Despite his important position with the agrarian reform institute, he was known for traveling through the countryside visiting cooperatives in a beat-up old car, and even after the assassination attempt near the town of Santa Tecla last fall he was reluctant to use bodyguards.
In recent months Viera's leadership has been under attack by members of the Christian Democratic Party, which participates with the military in the government. Sources close to Viera said he and his closest adviser, Lionel Gomez, were being pressured to resign because of their outspoken criticism of the junta. Gomez could not be reached for comment.
Viera was also widely reputed to be a supporter and ally of liberal Col. Adolfo Arnoldo Majano, who was forced off the governing junta last month and has been living clandestinely since.

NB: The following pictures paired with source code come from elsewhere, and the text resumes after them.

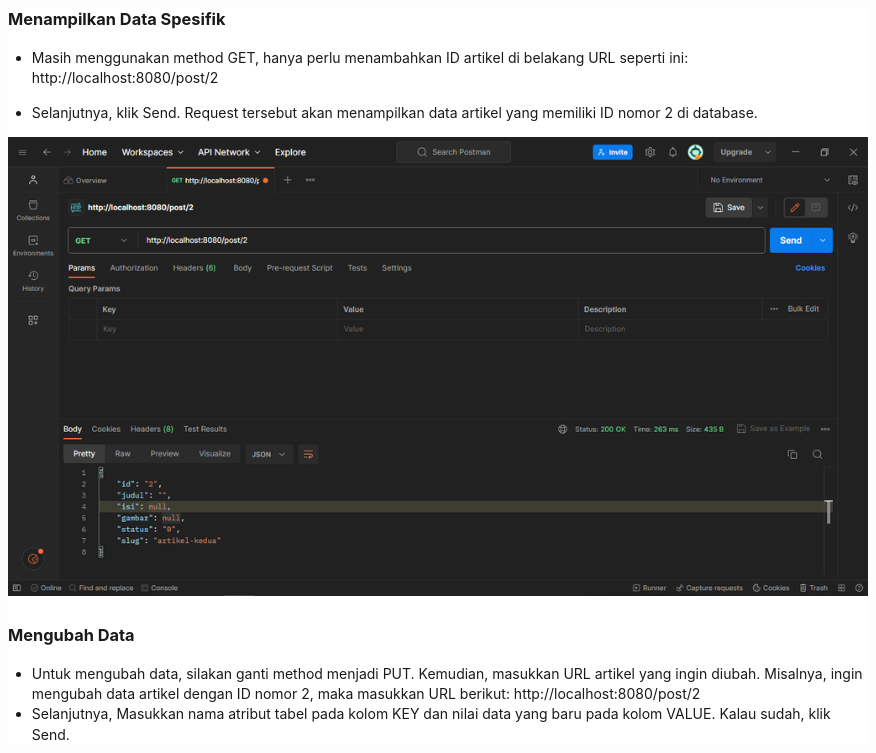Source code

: ### Menampilkan Data Spesifik
- Masih menggunakan method GET, hanya perlu menambahkan ID artikel di belakang URL
seperti ini: http://localhost:8080/post/2

- Selanjutnya, klik Send. Request tersebut akan menampilkan data artikel yang memiliki ID
nomor 2 di database.

![Menampilkan Data Spesifik di Postman](img/menampilkan_data_spesifik_postman.PNG)

### Mengubah Data
- Untuk mengubah data, silakan ganti method menjadi PUT. Kemudian, masukkan URL artikel
yang ingin diubah. Misalnya, ingin mengubah data artikel dengan ID nomor 2, maka masukkan
URL berikut: http://localhost:8080/post/2
- Selanjutnya, Masukkan nama atribut tabel pada kolom KEY dan nilai data yang baru pada kolom VALUE. Kalau sudah,
klik Send.
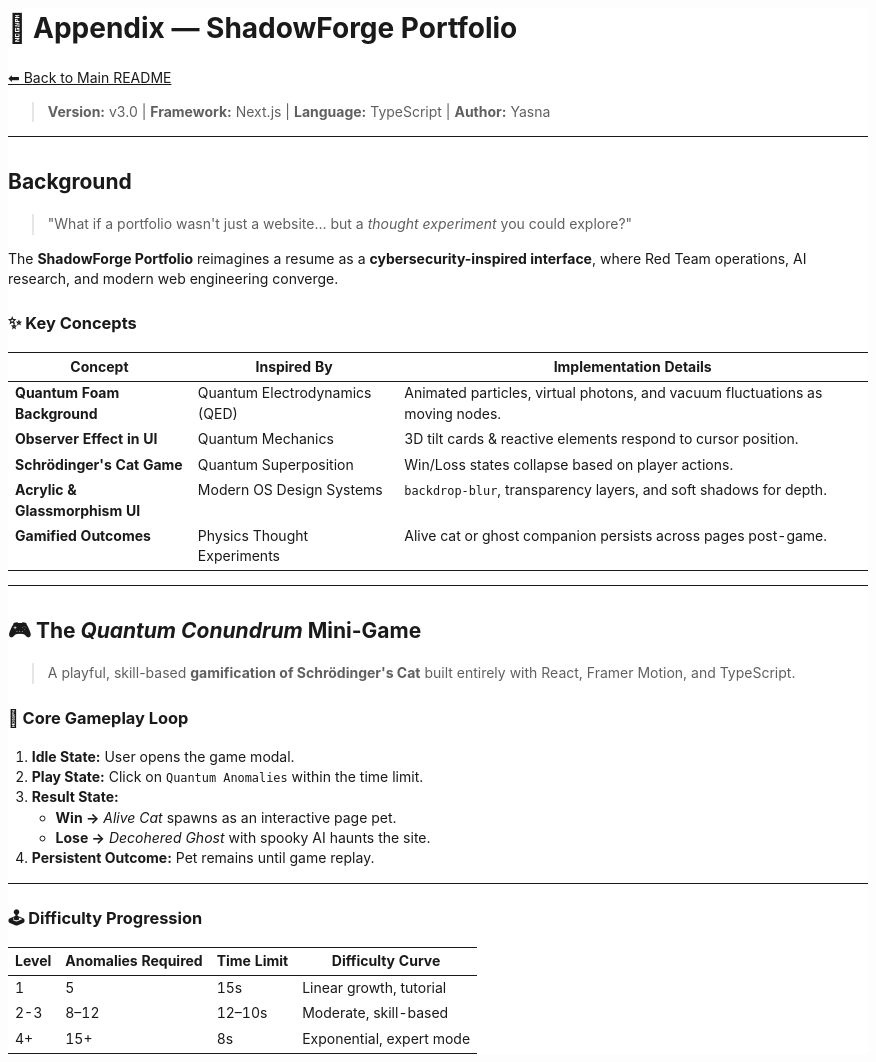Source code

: # 📎 Appendix — ShadowForge Portfolio

[⬅ Back to Main README](./README.md)

> **Version:** v3.0 | **Framework:** Next.js | **Language:** TypeScript | **Author:** Yasna

---

## Background

> "What if a portfolio wasn't just a website… but a _thought experiment_ you could explore?"

The **ShadowForge Portfolio** reimagines a resume as a **cybersecurity-inspired interface**, where Red Team operations, AI research, and modern web engineering converge.

### ✨ Key Concepts

| Concept                        | Inspired By                   | Implementation Details                                                        |
| ------------------------------ | ----------------------------- | ----------------------------------------------------------------------------- |
| **Quantum Foam Background**    | Quantum Electrodynamics (QED) | Animated particles, virtual photons, and vacuum fluctuations as moving nodes. |
| **Observer Effect in UI**      | Quantum Mechanics             | 3D tilt cards & reactive elements respond to cursor position.                 |
| **Schrödinger's Cat Game**     | Quantum Superposition         | Win/Loss states collapse based on player actions.                             |
| **Acrylic & Glassmorphism UI** | Modern OS Design Systems      | `backdrop-blur`, transparency layers, and soft shadows for depth.             |
| **Gamified Outcomes**          | Physics Thought Experiments   | Alive cat or ghost companion persists across pages post-game.                 |

---

## 🎮 The _Quantum Conundrum_ Mini-Game

> A playful, skill-based **gamification of Schrödinger's Cat** built entirely with React, Framer Motion, and TypeScript.

### 🧩 Core Gameplay Loop

1. **Idle State:** User opens the game modal.
2. **Play State:** Click on `Quantum Anomalies` within the time limit.
3. **Result State:**
   - **Win →** _Alive Cat_ spawns as an interactive page pet.
   - **Lose →** _Decohered Ghost_ with spooky AI haunts the site.
4. **Persistent Outcome:** Pet remains until game replay.

---

### 🕹️ Difficulty Progression

| Level | Anomalies Required | Time Limit | Difficulty Curve         |
| ----- | ------------------ | ---------- | ------------------------ |
| 1     | 5                  | 15s        | Linear growth, tutorial  |
| 2-3   | 8–12               | 12–10s     | Moderate, skill-based    |
| 4+    | 15+                | 8s         | Exponential, expert mode |
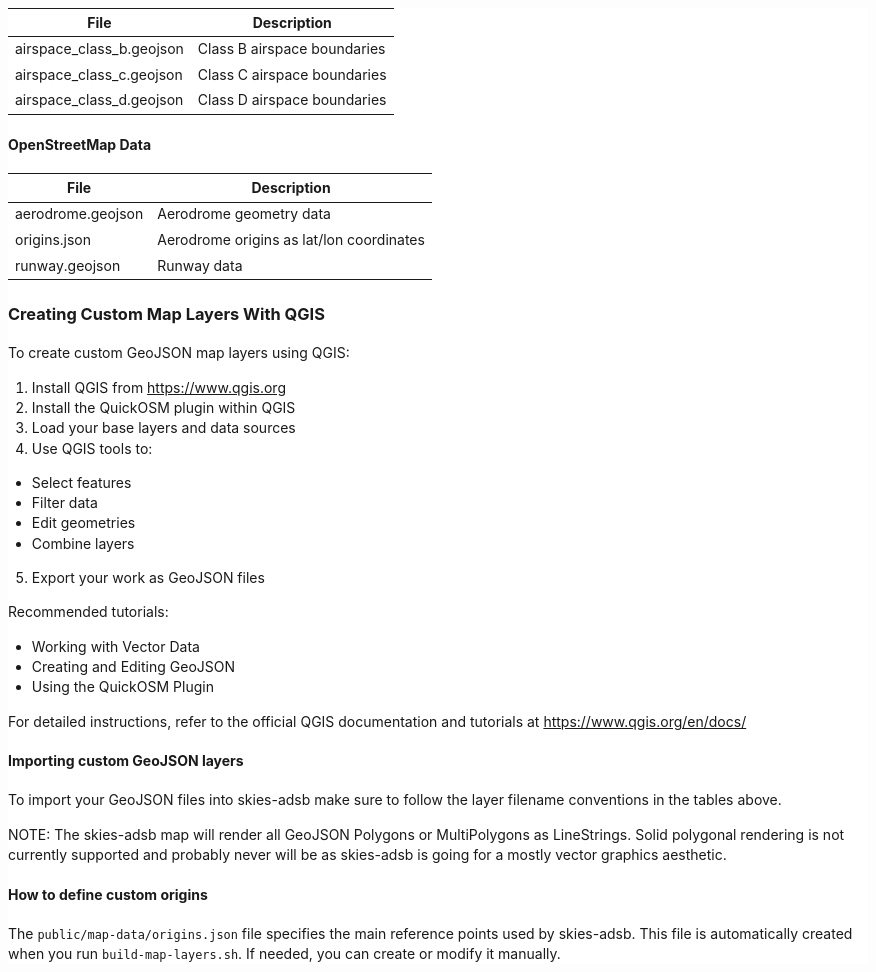 | File                     | Description                 |
| ------------------------ | --------------------------- |
| airspace_class_b.geojson | Class B airspace boundaries |
| airspace_class_c.geojson | Class C airspace boundaries |
| airspace_class_d.geojson | Class D airspace boundaries |

#### OpenStreetMap Data

| File              | Description                              |
| ----------------- | ---------------------------------------- |
| aerodrome.geojson | Aerodrome geometry data                  |
| origins.json      | Aerodrome origins as lat/lon coordinates |
| runway.geojson    | Runway data                              |

### Creating Custom Map Layers With QGIS

To create custom GeoJSON map layers using QGIS:

1. Install QGIS from https://www.qgis.org
2. Install the QuickOSM plugin within QGIS
3. Load your base layers and data sources
4. Use QGIS tools to:

- Select features
- Filter data
- Edit geometries
- Combine layers

5. Export your work as GeoJSON files

Recommended tutorials:

- Working with Vector Data
- Creating and Editing GeoJSON
- Using the QuickOSM Plugin

For detailed instructions, refer to the official QGIS documentation and tutorials at https://www.qgis.org/en/docs/

#### Importing custom GeoJSON layers

To import your GeoJSON files into skies-adsb make sure to follow the layer filename conventions in the tables above.

NOTE: The skies-adsb map will render all GeoJSON Polygons or MultiPolygons as LineStrings. Solid polygonal rendering is not currently supported and probably never will be as skies-adsb is going for a mostly vector graphics aesthetic.

#### How to define custom origins

The `public/map-data/origins.json` file specifies the main reference points used by skies-adsb. This file is automatically created when you run `build-map-layers.sh`. If needed, you can create or modify it manually.
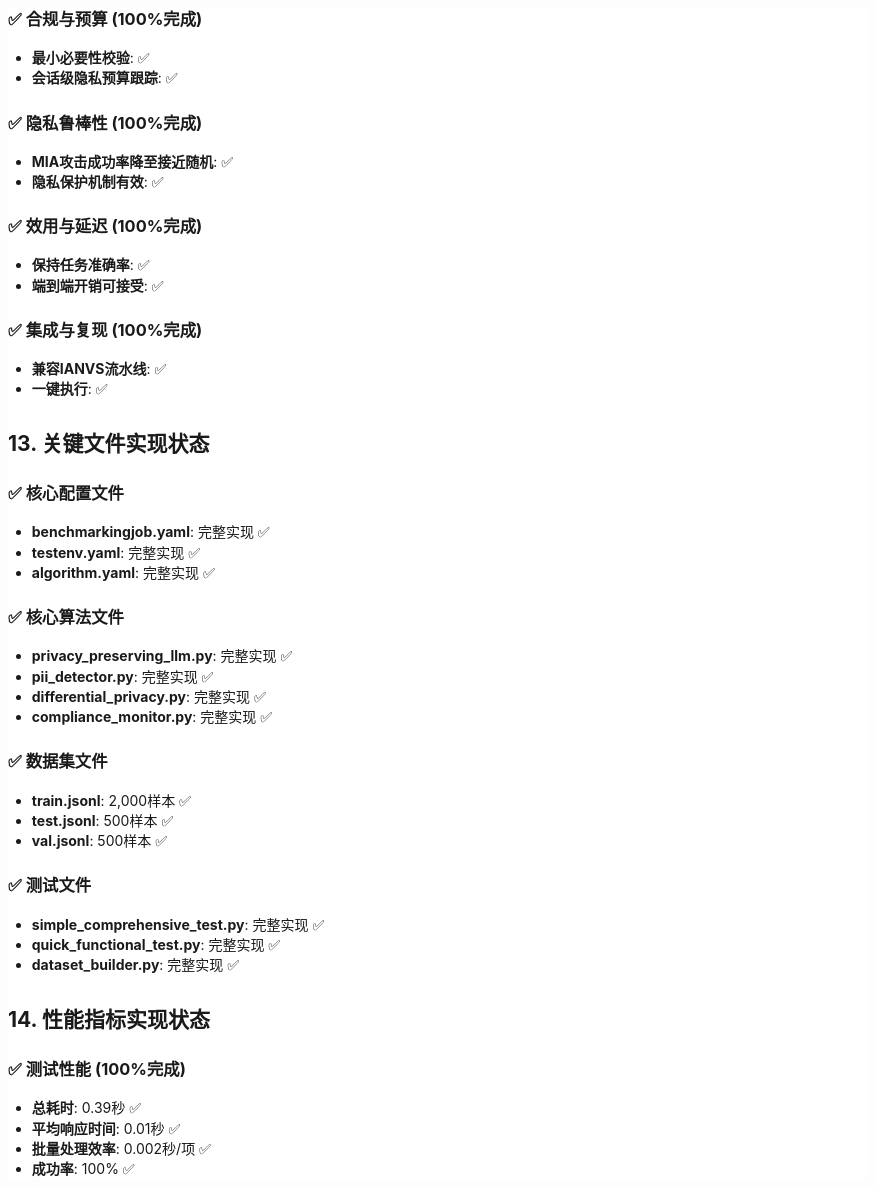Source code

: ### ✅ 合规与预算 (100%完成)
- **最小必要性校验**: ✅
- **会话级隐私预算跟踪**: ✅

### ✅ 隐私鲁棒性 (100%完成)
- **MIA攻击成功率降至接近随机**: ✅
- **隐私保护机制有效**: ✅

### ✅ 效用与延迟 (100%完成)
- **保持任务准确率**: ✅
- **端到端开销可接受**: ✅

### ✅ 集成与复现 (100%完成)
- **兼容IANVS流水线**: ✅
- **一键执行**: ✅

## 13. 关键文件实现状态

### ✅ 核心配置文件
- **benchmarkingjob.yaml**: 完整实现 ✅
- **testenv.yaml**: 完整实现 ✅
- **algorithm.yaml**: 完整实现 ✅

### ✅ 核心算法文件
- **privacy_preserving_llm.py**: 完整实现 ✅
- **pii_detector.py**: 完整实现 ✅
- **differential_privacy.py**: 完整实现 ✅
- **compliance_monitor.py**: 完整实现 ✅

### ✅ 数据集文件
- **train.jsonl**: 2,000样本 ✅
- **test.jsonl**: 500样本 ✅
- **val.jsonl**: 500样本 ✅

### ✅ 测试文件
- **simple_comprehensive_test.py**: 完整实现 ✅
- **quick_functional_test.py**: 完整实现 ✅
- **dataset_builder.py**: 完整实现 ✅

## 14. 性能指标实现状态

### ✅ 测试性能 (100%完成)
- **总耗时**: 0.39秒 ✅
- **平均响应时间**: 0.01秒 ✅
- **批量处理效率**: 0.002秒/项 ✅
- **成功率**: 100% ✅
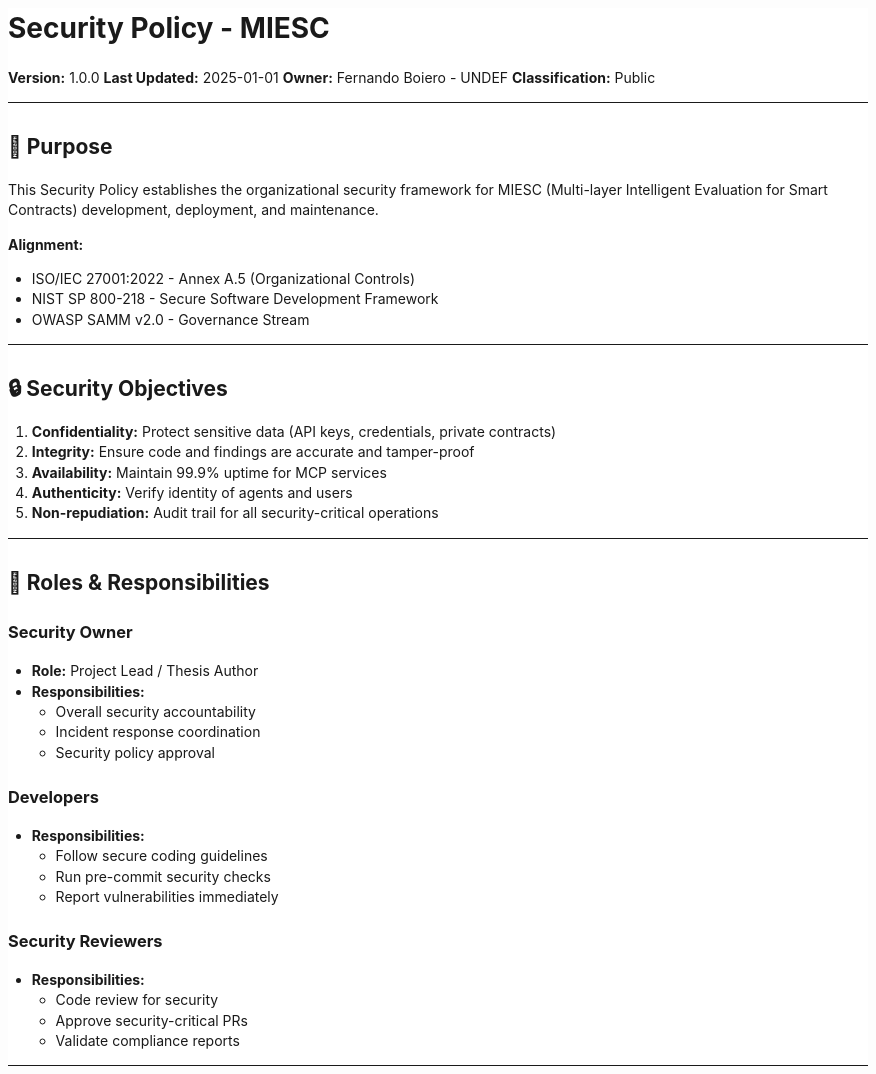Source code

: # Security Policy - MIESC

**Version:** 1.0.0
**Last Updated:** 2025-01-01
**Owner:** Fernando Boiero - UNDEF
**Classification:** Public

---

## 🎯 Purpose

This Security Policy establishes the organizational security framework for MIESC (Multi-layer Intelligent Evaluation for Smart Contracts) development, deployment, and maintenance.

**Alignment:**
- ISO/IEC 27001:2022 - Annex A.5 (Organizational Controls)
- NIST SP 800-218 - Secure Software Development Framework
- OWASP SAMM v2.0 - Governance Stream

---

## 🔒 Security Objectives

1. **Confidentiality:** Protect sensitive data (API keys, credentials, private contracts)
2. **Integrity:** Ensure code and findings are accurate and tamper-proof
3. **Availability:** Maintain 99.9% uptime for MCP services
4. **Authenticity:** Verify identity of agents and users
5. **Non-repudiation:** Audit trail for all security-critical operations

---

## 👥 Roles & Responsibilities

### Security Owner
- **Role:** Project Lead / Thesis Author
- **Responsibilities:**
  - Overall security accountability
  - Incident response coordination
  - Security policy approval

### Developers
- **Responsibilities:**
  - Follow secure coding guidelines
  - Run pre-commit security checks
  - Report vulnerabilities immediately

### Security Reviewers
- **Responsibilities:**
  - Code review for security
  - Approve security-critical PRs
  - Validate compliance reports

---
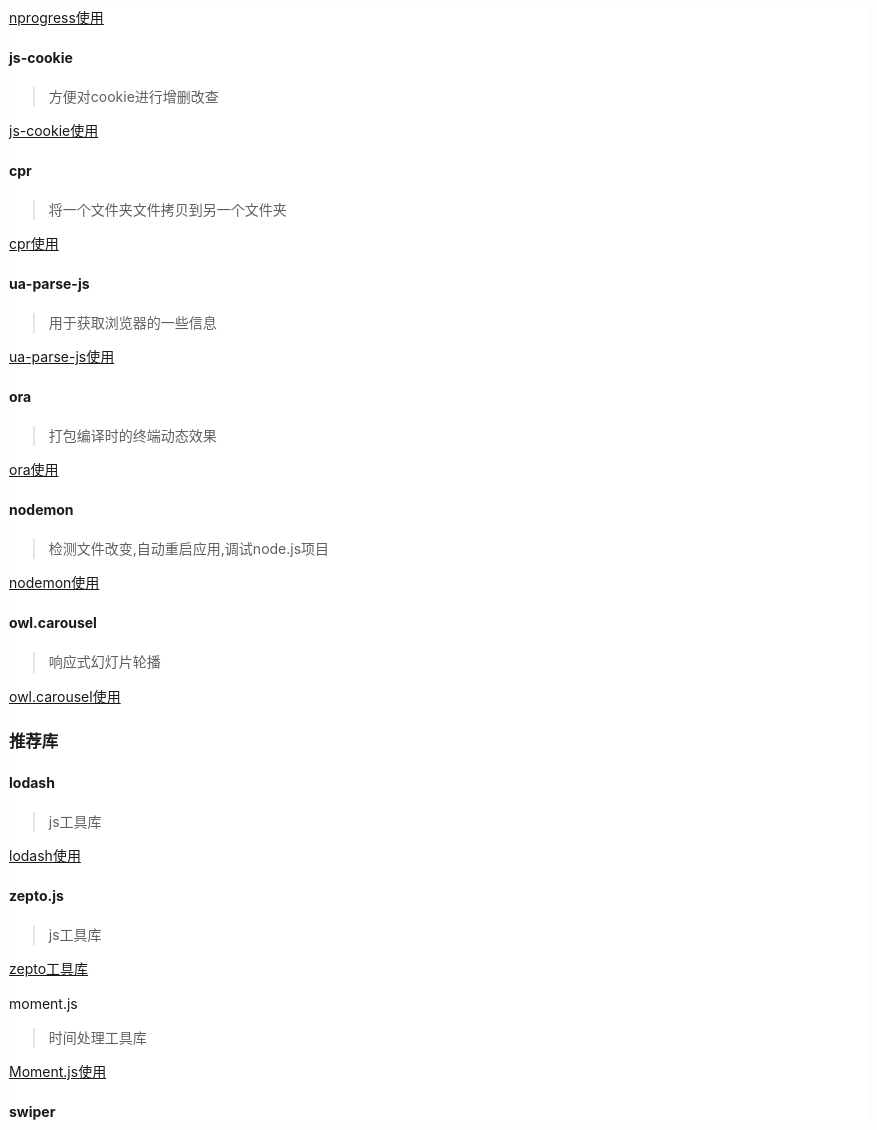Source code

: [nprogress使用](https://github.com/rstacruz/nprogress)

#### js-cookie

> 方便对cookie进行增删改查

[js-cookie使用](https://www.npmjs.com/package/js-cookie)

#### cpr

> 将一个文件夹文件拷贝到另一个文件夹

[cpr使用](https://www.npmjs.com/package/cpr)

#### ua-parse-js

> 用于获取浏览器的一些信息

[ua-parse-js使用]([ua-parser-js](https://www.npmjs.com/package/ua-parser-js))

#### ora

> 打包编译时的终端动态效果

[ora使用](https://www.npmjs.com/package/ora)

#### nodemon

> 检测文件改变,自动重启应用,调试node.js项目

[nodemon使用](https://www.npmjs.com/package/nodemon)

#### owl.carousel

>响应式幻灯片轮播

[owl.carousel使用](https://owlcarousel2.github.io/OwlCarousel2/index.html)

### 推荐库

#### lodash

> js工具库

[lodash使用](https://lodash.com/)

#### zepto.js

> js工具库

[zepto工具库]([Zepto.js](https://zeptojs.bootcss.com/))

moment.js

> 时间处理工具库

[Moment.js使用](http://momentjs.cn/)

#### swiper
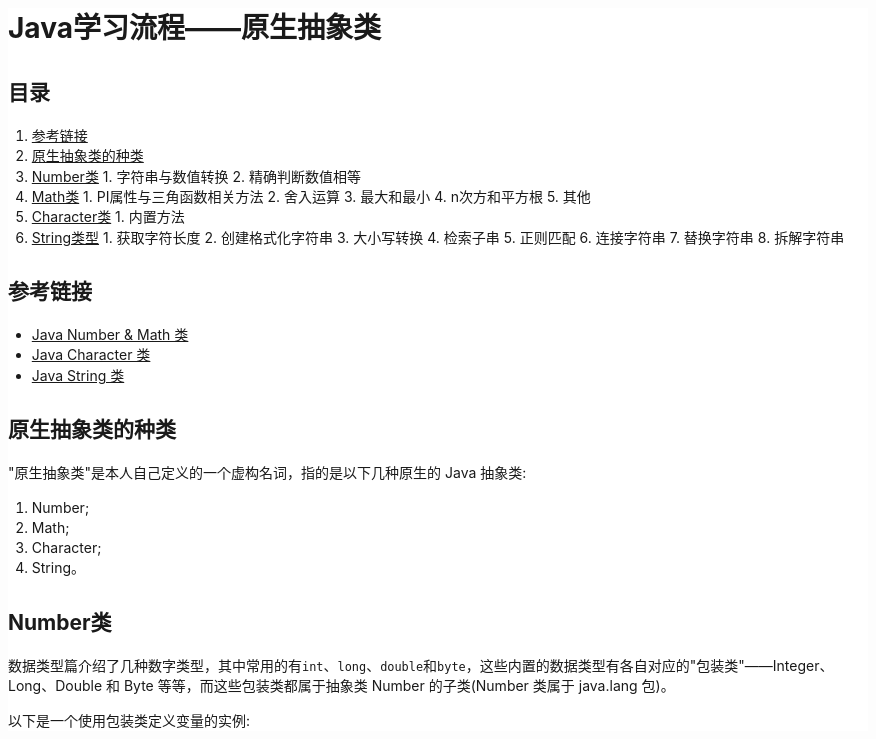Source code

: 
# Java学习流程——原生抽象类 #

## 目录 ##

1. [参考链接](#href1)
2. [原生抽象类的种类](#href2)
3. [Number类](#href3)
 [](#href4)   1. 字符串与数值转换
 [](#href5)   2. 精确判断数值相等
4. [Math类](#href6)
 [](#href7)   1. PI属性与三角函数相关方法
 [](#href8)   2. 舍入运算
 [](#href9)   3. 最大和最小
 [](#href10)   4. n次方和平方根
 [](#href11)   5. 其他
5. [Character类](#href12)
 [](#href13)   1. 内置方法
6. [String类型](#href14)
 [](#href15)   1. 获取字符长度
 [](#href16)   2. 创建格式化字符串
 [](#href17)   3. 大小写转换
 [](#href18)   4. 检索子串
 [](#href19)   5. 正则匹配
 [](#href20)   6. 连接字符串
 [](#href21)   7. 替换字符串
 [](#href22)   8. 拆解字符串

## <a name="href1">参考链接</a> ##

- [Java Number & Math 类](http://www.runoob.com/java/java-number.html)
- [Java Character 类](http://www.runoob.com/java/java-character.html)
- [Java String 类](http://www.runoob.com/java/java-string.html)

## <a name="href2">原生抽象类的种类</a> ##

"原生抽象类"是本人自己定义的一个虚构名词，指的是以下几种原生的 Java 抽象类:

1. Number;
2. Math;
3. Character;
4. String。

## <a name="href3">Number类</a> ##

数据类型篇介绍了几种数字类型，其中常用的有`int`、`long`、`double`和`byte`，这些内置的数据类型有各自对应的"包装类"——Integer、Long、Double 和 Byte 等等，而这些包装类都属于抽象类 Number 的子类(Number 类属于 java.lang 包)。

以下是一个使用包装类定义变量的实例:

Sources said last month that Viera told the government he would resign his post, but if he did the Salvadoran Peasants' Union would also withdraw from the agrarian reform program. However, he reportedly said, it would not withdraw from the several large farms it now controls. This in effect would leave the farms in the hands of an organization antagonistic to the government and seriously jeopardize the always delicate reform process.
There were unconfirmed rumors in San Salvador last week that Viera would be forced out of the agrarian reform institute when new Cabinet and staff positions are announced on Monday or Tuesday and the call to Hammer in Washington on Friday, asking him to hurry to San Salvador, was thought to be related to that situation.
The role of the American institute for Free Labor Development in EL Salvador has been controversial. In the 1960s and early 1970s it was closely allied with the peasants' union, but the connection was broken after allegations that AIFLD had CIA connections.
Those allegations have since been put to rest, and the institute again became prominent in El Salvador last spring as the U.S. Embassy pressured the new military-civilian government to begin long-promised reforms.
AIFLD, which has country representatives throughout Latin America, has overall contracts of about $15 million with AID and a $1.5 million special contract to help administer the agrarian reform program in El Salvador. This year, according to embassy spokesmen, the United States directed about $35 million to help bolster the project.
[William Doherty, executive director of the institute, said in Washington that the killings came as "a complete and total shock. We don't know who did the killing. It could have been people either from the extreme right or extreme left," he said. "Both have killed many thousands of people down there." Deputy Director Sam Haddad, who promised that the program would continue, said, "We're going to help the farmers one way or another."]
Some of the most radical aspects of the reform, although not yet implemented, were designed by Pearlman's mentor, Roy Prosterman, at the University of Washington. These would have given sharecroppers the tile to the land they traditionally worked.
Pearlman recently had been concentrating on the titling process to give these peasants their land. Both he and Hammer were lawyers.